Manzarpour attempted to export a single-engine aircraft to Iran

The Bureau of Industry and Security (“BIS”) released a final order today denying export privileges to Ali Asghar Manzarpour for twenty years. The denial order is premised on allegations by BIS that Manzarpour attempted to export a single-engine aircraft to Iran on April 28, 2004, by exporting it to the U.K. and then ordering a freight forwarding company to re-export it to Iran.

Manzarpour never responded to BIS’s Charging Letter, and so a default order was entered by the BIS Administrative Law Judge. Most of the ALJ’s decision dealt with which one of the various attempts by BIS to serve the charging letter was sufficient to support a default order. Ultimately the ALJ relied on a registered letter sent to an alternate address for Manzarpour in Brighton, England, that was returned as “refused.”

The BIS documents don’t tell much about the considerably more interesting story of Mr. Manzapour’s export of the single-engine aircraft, but at least part of that story can be found in other sources, including a BBC radio interview with Mr. Manzarpour. The saga began when Polish authorities detained Mr. Manzarpour on February 17, 2005, based on the export of the aircraft from the U.S and at the request of Immigration and Customs Enforcement. Mr. Manzarpour was immediately placed in Polish custody pending an extradition motion from the U.S. On February 24, 2005, a grand jury in the District of Columbia indicted Manzarpour for violating the U.S. sanctions imposed on Iran.

According to the BBC interview with Manzarpour, the aircraft involved was a Berkut 360 kit plane — i.e., a small aircraft sold unassembled to aviation enthusiasts. (The U.S. asserts that these planes can be easily converted to military unmanned aircraft). Manzarpour also says that he obtained a license from the U.K. Export Control Organisation authorizing the export.

In all events, after Mr. Manzapour spent 22 months in a Polish prison, the Polish appeals court denied the U.S. request for extradition, apparently on the basis that the export of the Berkut 360 wasn’t a crime under Polish law. As a result, Mr. Manzarpour was, in December 2006, returned to the U.K.

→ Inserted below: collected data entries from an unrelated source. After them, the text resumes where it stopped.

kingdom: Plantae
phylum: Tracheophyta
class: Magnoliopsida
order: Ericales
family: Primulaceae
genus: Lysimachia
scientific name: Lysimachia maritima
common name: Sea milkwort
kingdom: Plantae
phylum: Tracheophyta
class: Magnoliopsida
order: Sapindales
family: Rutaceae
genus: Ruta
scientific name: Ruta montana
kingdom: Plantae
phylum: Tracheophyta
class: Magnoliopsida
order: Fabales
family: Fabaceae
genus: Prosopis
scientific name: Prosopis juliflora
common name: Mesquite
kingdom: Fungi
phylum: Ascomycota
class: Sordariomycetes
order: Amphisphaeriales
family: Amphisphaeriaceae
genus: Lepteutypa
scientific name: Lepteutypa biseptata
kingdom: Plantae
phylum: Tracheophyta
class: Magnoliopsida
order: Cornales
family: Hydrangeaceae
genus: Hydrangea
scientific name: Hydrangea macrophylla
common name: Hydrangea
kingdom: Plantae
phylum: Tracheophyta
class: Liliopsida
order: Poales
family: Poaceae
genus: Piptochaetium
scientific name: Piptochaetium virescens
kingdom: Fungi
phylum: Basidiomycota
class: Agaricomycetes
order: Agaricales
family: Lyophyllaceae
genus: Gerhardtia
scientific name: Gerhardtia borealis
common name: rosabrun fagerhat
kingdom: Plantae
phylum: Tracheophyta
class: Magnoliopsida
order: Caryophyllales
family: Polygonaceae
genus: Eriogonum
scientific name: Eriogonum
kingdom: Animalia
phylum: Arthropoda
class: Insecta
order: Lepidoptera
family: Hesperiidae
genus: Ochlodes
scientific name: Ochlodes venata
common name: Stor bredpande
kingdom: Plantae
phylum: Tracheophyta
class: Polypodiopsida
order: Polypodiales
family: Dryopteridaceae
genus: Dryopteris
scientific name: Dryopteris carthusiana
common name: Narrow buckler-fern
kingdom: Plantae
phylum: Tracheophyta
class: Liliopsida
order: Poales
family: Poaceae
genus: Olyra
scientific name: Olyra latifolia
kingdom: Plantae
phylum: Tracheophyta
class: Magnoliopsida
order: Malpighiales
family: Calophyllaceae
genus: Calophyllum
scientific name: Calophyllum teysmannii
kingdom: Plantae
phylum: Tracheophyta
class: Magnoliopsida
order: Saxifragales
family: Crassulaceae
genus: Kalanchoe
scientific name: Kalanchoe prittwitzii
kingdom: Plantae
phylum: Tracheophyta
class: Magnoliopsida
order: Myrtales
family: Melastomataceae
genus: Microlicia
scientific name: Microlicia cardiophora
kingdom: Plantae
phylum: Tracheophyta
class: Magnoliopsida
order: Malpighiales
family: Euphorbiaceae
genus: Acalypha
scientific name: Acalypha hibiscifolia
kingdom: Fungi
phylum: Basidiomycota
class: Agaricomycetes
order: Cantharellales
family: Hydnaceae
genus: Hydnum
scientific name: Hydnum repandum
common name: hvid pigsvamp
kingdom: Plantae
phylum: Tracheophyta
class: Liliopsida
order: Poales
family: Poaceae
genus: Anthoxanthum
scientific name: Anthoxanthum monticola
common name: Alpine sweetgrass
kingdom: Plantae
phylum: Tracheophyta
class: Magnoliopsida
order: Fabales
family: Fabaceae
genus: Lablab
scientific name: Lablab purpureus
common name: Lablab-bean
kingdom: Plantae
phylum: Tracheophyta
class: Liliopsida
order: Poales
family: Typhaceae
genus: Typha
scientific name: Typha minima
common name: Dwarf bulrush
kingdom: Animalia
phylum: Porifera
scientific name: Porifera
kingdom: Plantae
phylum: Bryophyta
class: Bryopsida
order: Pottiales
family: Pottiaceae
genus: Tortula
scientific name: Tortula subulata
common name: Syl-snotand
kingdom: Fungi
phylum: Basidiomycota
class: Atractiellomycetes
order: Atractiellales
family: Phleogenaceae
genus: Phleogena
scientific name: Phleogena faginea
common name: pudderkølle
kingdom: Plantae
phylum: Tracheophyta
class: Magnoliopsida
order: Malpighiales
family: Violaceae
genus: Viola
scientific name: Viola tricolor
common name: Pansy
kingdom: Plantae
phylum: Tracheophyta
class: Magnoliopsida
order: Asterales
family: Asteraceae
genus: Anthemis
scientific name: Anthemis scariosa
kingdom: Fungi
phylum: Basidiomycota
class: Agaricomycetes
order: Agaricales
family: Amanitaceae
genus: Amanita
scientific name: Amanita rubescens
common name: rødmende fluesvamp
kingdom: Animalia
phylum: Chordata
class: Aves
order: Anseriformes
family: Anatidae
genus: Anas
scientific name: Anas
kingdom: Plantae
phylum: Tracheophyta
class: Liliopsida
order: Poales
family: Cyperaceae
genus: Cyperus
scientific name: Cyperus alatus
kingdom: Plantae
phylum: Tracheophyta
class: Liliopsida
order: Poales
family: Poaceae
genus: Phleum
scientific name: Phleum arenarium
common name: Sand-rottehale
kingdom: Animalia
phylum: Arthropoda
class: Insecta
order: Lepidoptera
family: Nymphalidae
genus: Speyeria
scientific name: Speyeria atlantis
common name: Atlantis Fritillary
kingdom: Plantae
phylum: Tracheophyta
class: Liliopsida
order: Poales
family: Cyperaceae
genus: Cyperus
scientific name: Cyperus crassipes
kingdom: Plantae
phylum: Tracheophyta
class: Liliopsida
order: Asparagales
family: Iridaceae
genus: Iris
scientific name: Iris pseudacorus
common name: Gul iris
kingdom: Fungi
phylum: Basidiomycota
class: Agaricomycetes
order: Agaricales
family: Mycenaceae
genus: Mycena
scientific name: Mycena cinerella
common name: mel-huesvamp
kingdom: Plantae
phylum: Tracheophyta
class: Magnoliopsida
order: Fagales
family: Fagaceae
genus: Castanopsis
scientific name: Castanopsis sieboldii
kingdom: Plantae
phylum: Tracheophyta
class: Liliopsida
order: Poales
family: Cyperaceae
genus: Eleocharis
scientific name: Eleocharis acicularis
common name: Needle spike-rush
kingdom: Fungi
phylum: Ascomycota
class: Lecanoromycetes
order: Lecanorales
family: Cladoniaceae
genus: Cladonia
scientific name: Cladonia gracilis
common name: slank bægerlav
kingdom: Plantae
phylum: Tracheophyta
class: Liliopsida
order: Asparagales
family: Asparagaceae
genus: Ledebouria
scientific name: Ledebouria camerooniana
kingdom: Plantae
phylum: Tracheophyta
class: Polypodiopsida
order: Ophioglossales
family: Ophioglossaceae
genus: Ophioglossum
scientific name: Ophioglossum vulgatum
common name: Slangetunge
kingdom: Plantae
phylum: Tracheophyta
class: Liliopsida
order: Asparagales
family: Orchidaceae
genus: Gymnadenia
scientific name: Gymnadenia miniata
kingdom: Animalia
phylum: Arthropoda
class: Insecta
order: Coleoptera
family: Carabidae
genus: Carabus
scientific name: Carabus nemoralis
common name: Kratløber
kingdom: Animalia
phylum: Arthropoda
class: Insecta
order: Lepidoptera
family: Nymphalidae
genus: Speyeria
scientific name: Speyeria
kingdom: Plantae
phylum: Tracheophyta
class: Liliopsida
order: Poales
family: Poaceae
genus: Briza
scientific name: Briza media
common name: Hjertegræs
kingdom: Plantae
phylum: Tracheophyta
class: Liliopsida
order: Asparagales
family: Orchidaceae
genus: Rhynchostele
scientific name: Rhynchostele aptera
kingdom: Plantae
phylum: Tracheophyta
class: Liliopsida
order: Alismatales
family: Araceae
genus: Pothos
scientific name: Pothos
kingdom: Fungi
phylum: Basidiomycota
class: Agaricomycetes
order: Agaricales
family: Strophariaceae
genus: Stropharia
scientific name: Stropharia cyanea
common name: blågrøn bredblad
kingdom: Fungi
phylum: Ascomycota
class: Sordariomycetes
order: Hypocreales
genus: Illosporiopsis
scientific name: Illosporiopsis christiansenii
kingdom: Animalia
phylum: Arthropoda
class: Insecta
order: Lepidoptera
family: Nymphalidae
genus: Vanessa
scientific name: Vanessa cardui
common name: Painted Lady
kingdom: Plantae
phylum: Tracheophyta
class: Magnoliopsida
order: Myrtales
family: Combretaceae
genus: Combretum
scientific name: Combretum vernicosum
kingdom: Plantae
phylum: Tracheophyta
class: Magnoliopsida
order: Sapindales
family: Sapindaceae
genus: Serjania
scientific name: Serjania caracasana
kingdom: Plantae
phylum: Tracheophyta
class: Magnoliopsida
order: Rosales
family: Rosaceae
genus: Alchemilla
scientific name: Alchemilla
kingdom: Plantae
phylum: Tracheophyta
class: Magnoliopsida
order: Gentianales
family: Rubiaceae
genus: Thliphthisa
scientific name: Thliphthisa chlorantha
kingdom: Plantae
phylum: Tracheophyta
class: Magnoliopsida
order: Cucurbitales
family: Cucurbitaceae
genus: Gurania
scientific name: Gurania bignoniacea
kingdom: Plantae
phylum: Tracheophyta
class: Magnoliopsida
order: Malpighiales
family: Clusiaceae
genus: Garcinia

Thereafter, in July 2007, after the U.S failed in its effort to bring Manzarpour to the U.S. for criminal prosecution, BIS issued the charging letter that led to the denial of Manzarpour’s export privileges. That’s what should have been done in the first place rather than wasting U.S. resources in a futile attempt to prosecute a foreign national for violation of unilateral U.S. sanctions on foreign soil.